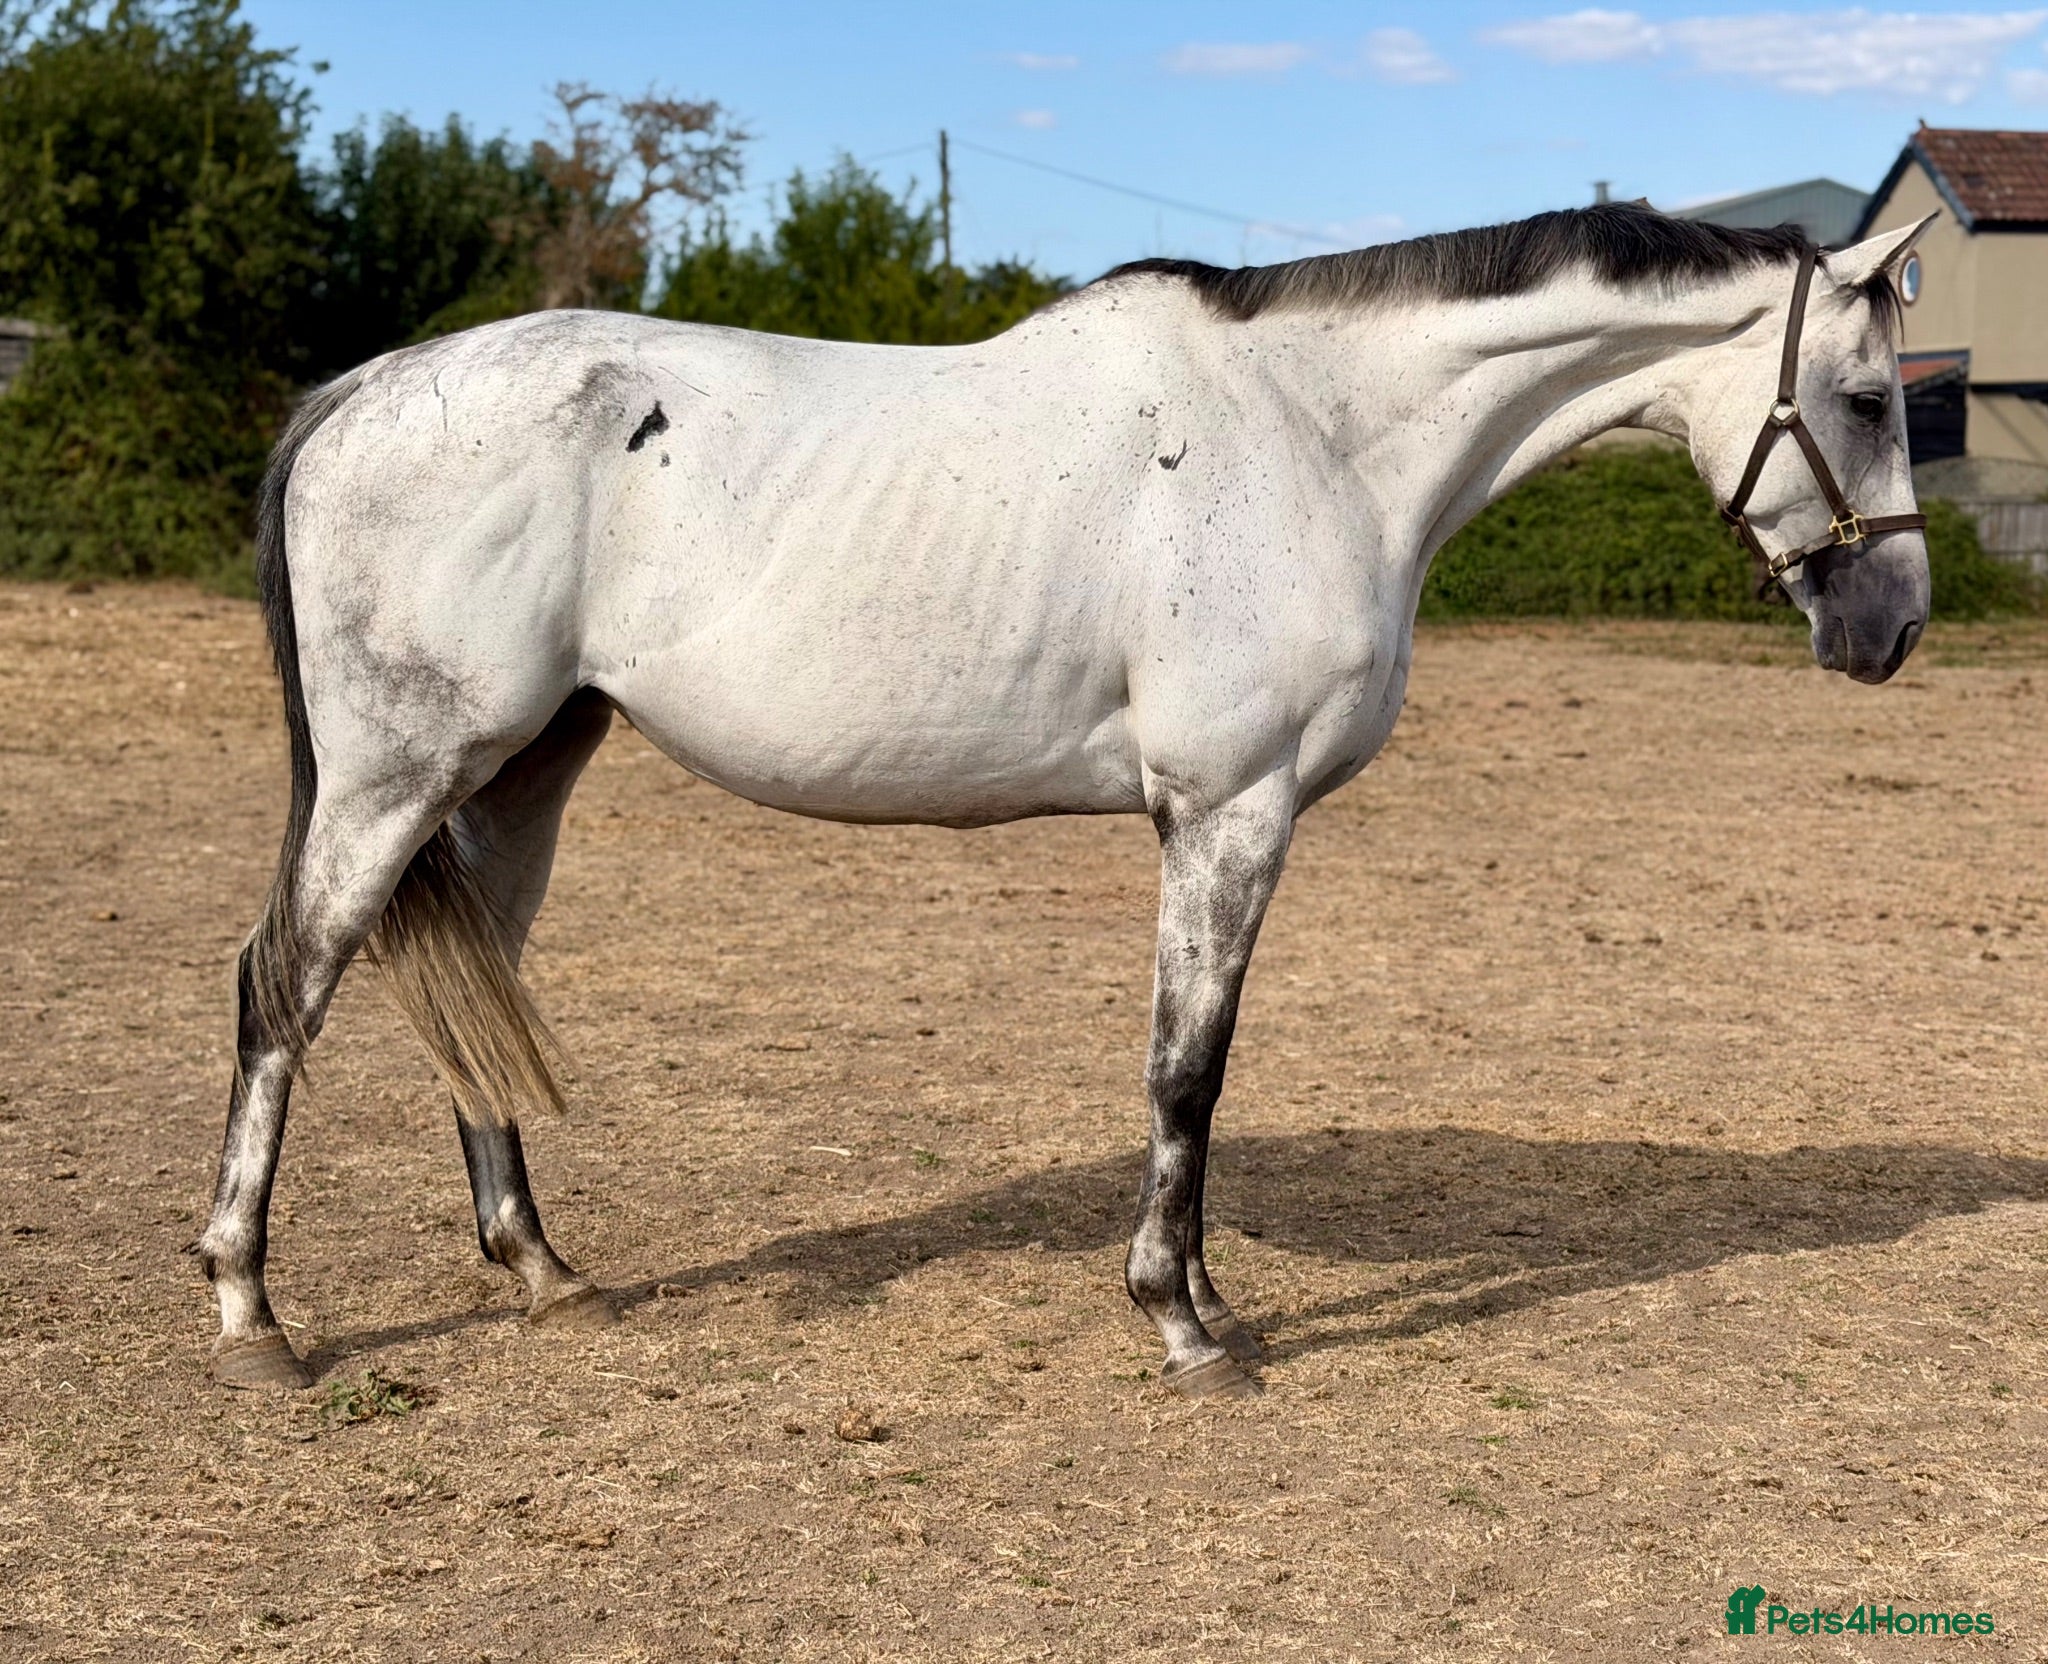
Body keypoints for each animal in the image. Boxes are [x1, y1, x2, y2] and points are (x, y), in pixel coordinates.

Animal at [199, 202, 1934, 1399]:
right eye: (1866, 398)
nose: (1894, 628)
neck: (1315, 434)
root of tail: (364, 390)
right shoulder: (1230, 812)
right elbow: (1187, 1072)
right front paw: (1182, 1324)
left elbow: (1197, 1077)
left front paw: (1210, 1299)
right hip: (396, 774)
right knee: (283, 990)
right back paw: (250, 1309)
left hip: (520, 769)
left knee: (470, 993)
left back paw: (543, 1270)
====================
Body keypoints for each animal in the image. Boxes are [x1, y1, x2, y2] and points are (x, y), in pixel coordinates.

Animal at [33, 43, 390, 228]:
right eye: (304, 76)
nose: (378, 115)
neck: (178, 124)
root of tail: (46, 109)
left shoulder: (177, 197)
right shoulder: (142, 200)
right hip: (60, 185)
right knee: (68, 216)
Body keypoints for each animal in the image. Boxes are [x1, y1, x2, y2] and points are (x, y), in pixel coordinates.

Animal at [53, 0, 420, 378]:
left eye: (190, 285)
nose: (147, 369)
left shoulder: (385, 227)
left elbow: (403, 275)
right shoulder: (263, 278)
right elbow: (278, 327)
====================
§ **What the task asks**:
The answer must be every line of the entries that includes the word "left".

§ **Result of this exercise**:
left elbow: (1197, 1077)
left front paw: (1210, 1299)
left hip: (520, 769)
left knee: (470, 993)
left back paw: (543, 1270)
left shoulder: (177, 197)
left eye: (190, 285)
left shoulder: (385, 227)
left elbow: (403, 275)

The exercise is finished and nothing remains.